Uses a MITM proxy instead of CDP request interception for recording sub-resources. That's partly because BiDi is still missing some key interception APIs (like request bodies). But in practice I anyway found the proxy method loads pages faster and more reliably. Perhaps because responses can be streamed incrementally, which helps a lot for large resources and server-sent events. It does unfortunately make the remote browser support a little more difficult (but should still be quite doable).

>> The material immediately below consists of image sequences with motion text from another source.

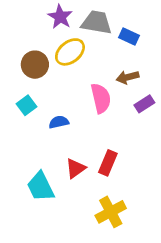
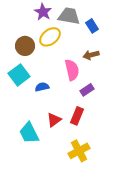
blue rectangle: (129, 36) -> (92, 26), turned 32
purple rectangle: (144, 104) -> (87, 90), moved
cyan square: (26, 105) -> (19, 75), size x1.5

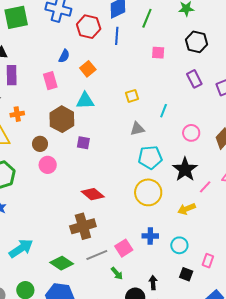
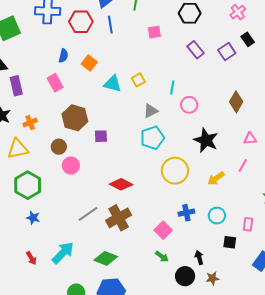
cyan triangle: (85, 101) -> (113, 84), moved, turned 30
pink circle: (191, 133) -> (189, 105), moved
cyan pentagon: (150, 157) -> (152, 138), moved
pink line: (205, 187) -> (243, 166), moved
gray line: (97, 255) -> (88, 214), moved

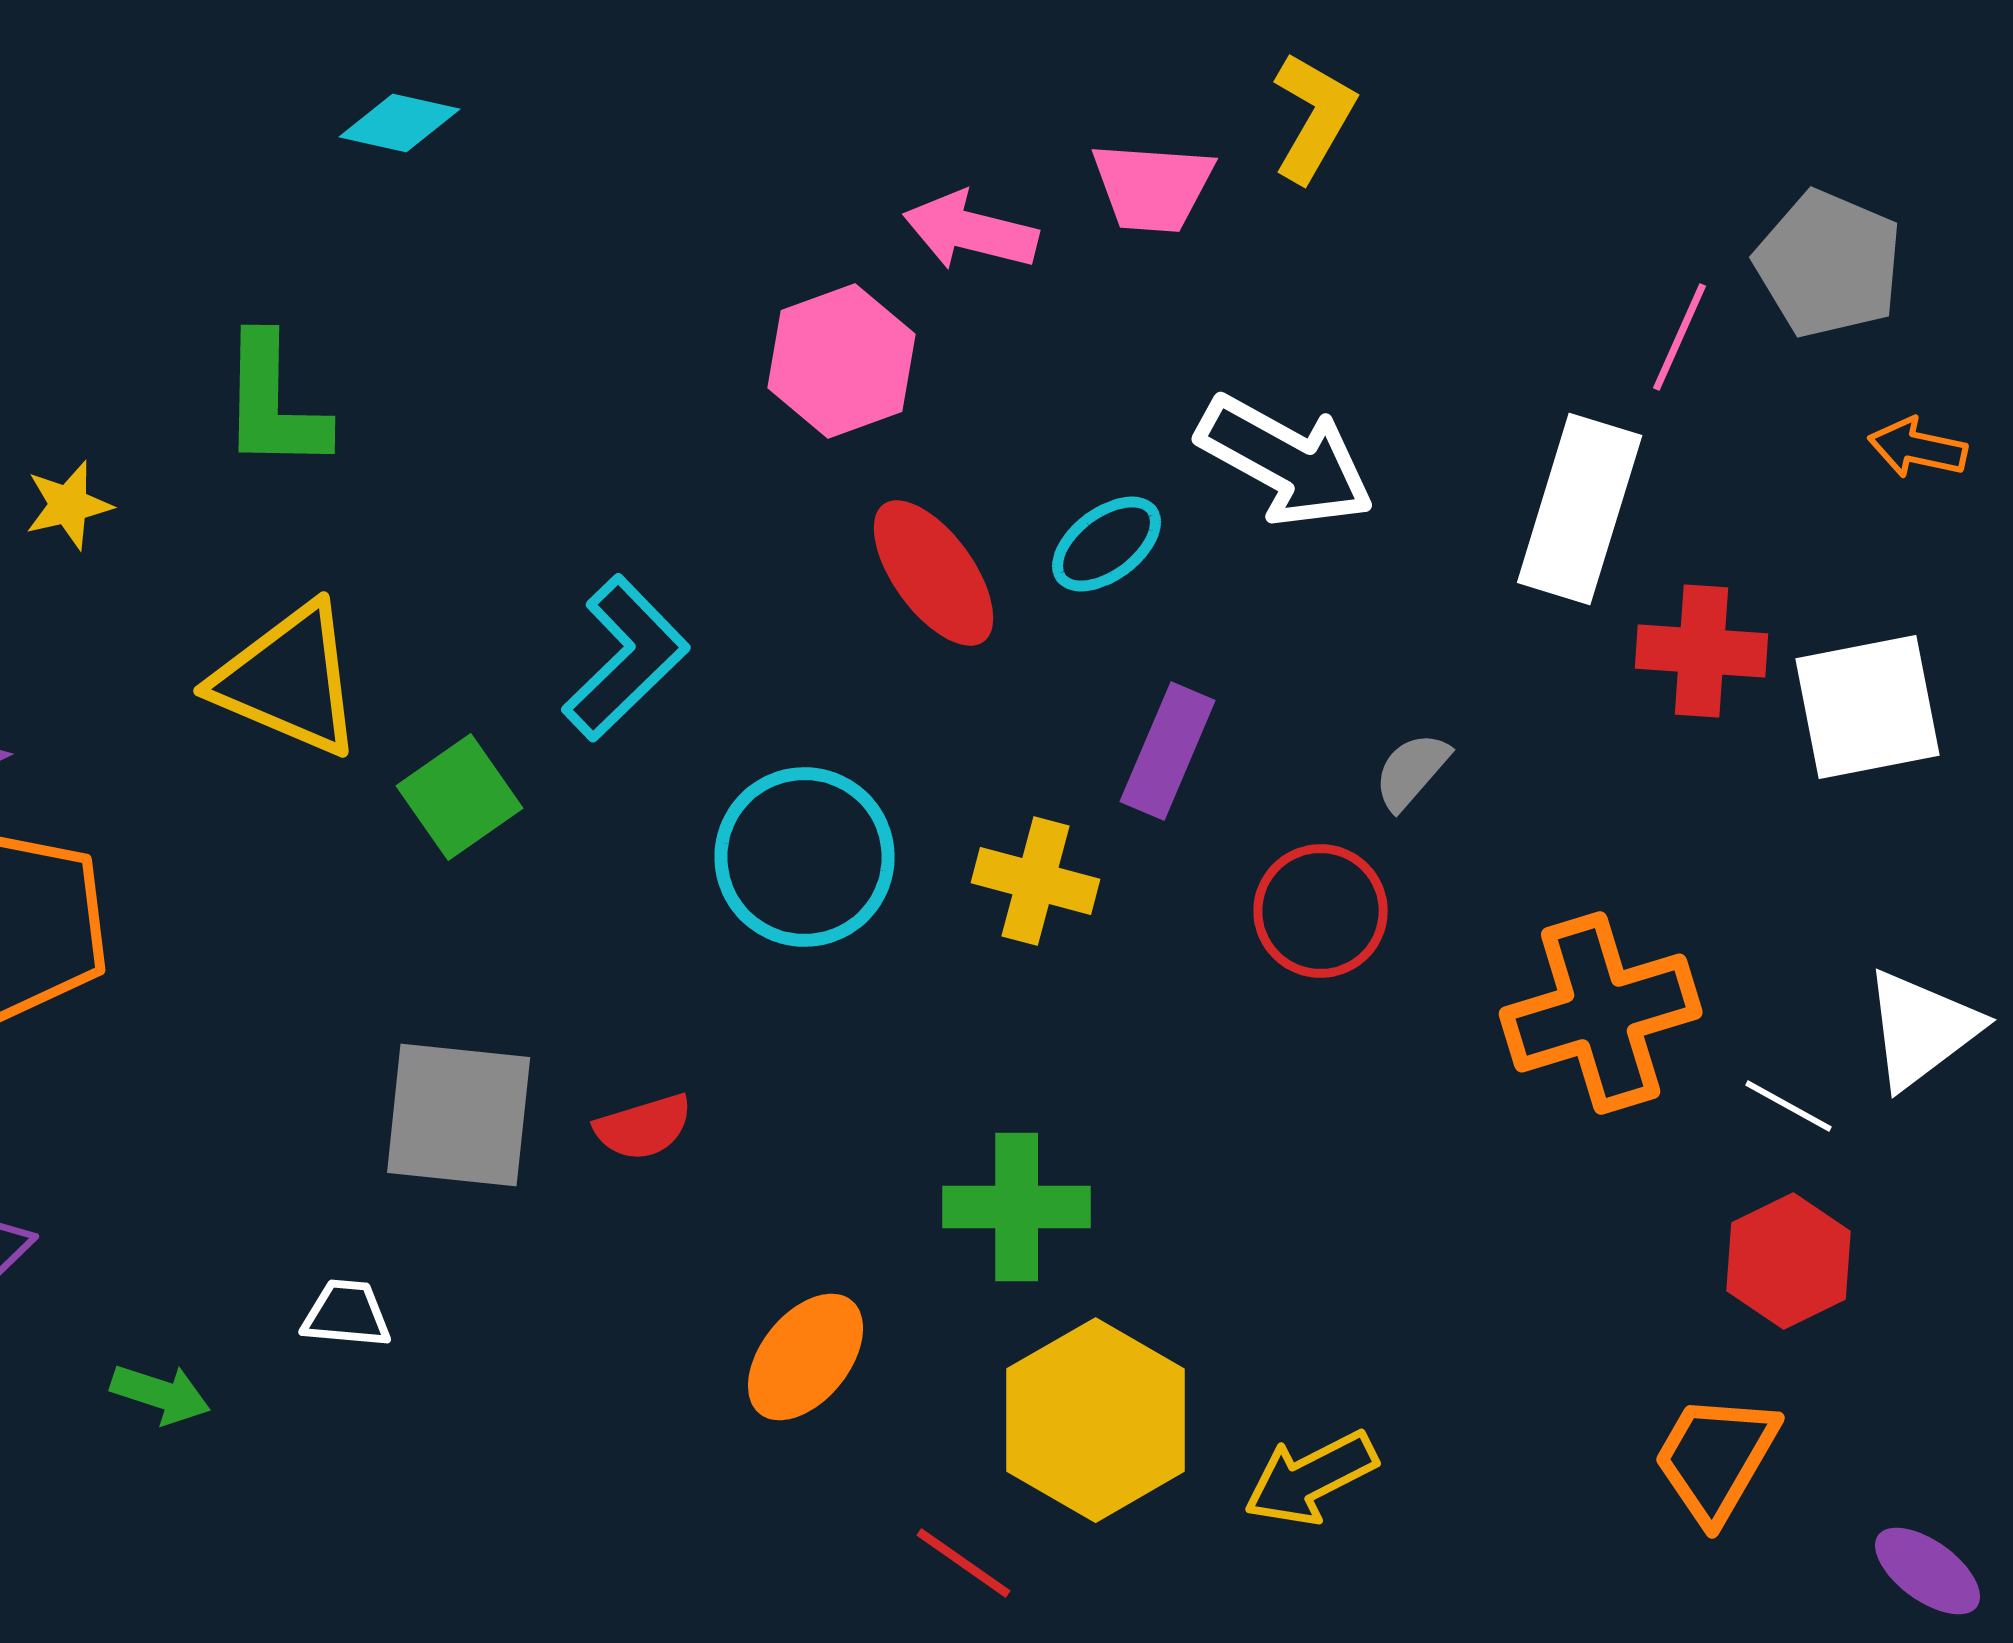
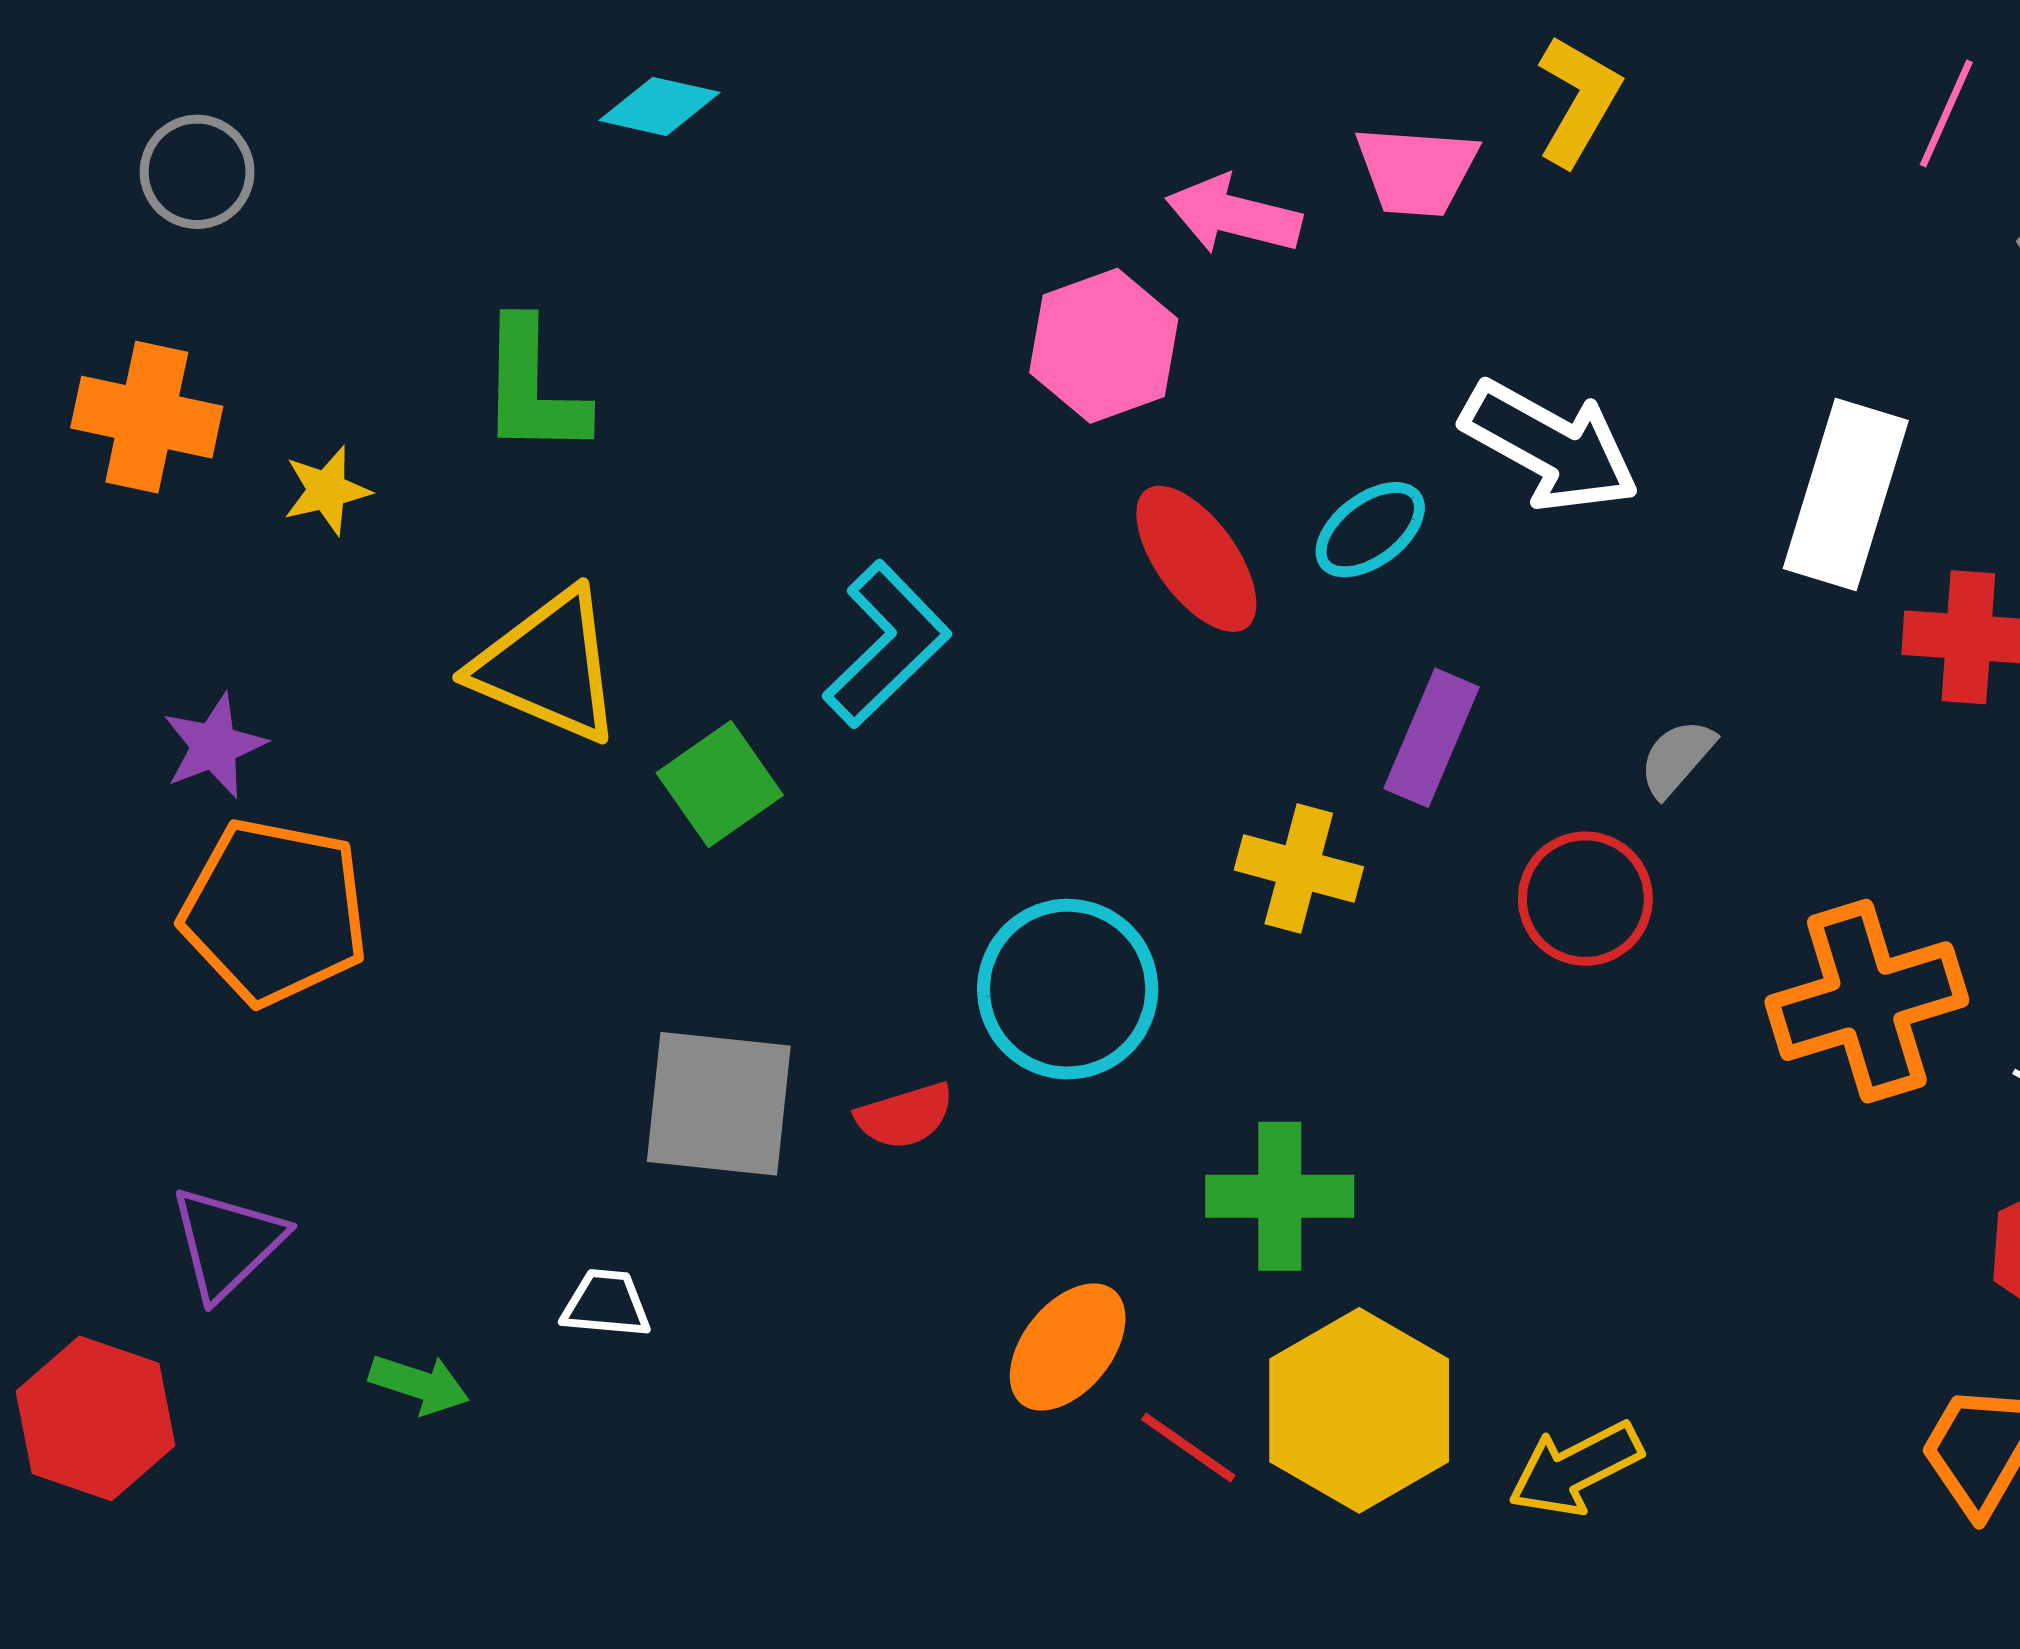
pink line: (1680, 337) -> (1946, 113), moved
cyan circle: (805, 857) -> (1068, 989), moved
red line: (964, 1563) -> (1188, 1448), moved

This builds on the new FetchHTTP2 module (FetchHTTP2: A new fetch module for HTTP/2 and HTTP/3 #649) which does connection pooling making subrequests a lot faster. The original FetchHTTP opens a new connection for every request which is quite slow for browsing.
The Browser processor can be configured with a list of behavior beans making it extensible.
The BiDi protocol is described with typed interfaces and records implemented by a Java Proxy. It's mostly synchronous for ease of use but when useful you can define an asynchronous method by returning CompletableFuture.
Some obvious areas for future development:
More Behavior beans: take screenshots, save the rendered DOM, run Browsertrix-compatible behavior scripts
Support for remote WebDrivers (e.g. Selenium Server or cloud browser services)
UI integration for monitoring the browser
I just did basic record mapping on top of the json.org library Heritrix is already using, but as Heritrix's JSON needs evolve it might make sense to switch to something like Jackson.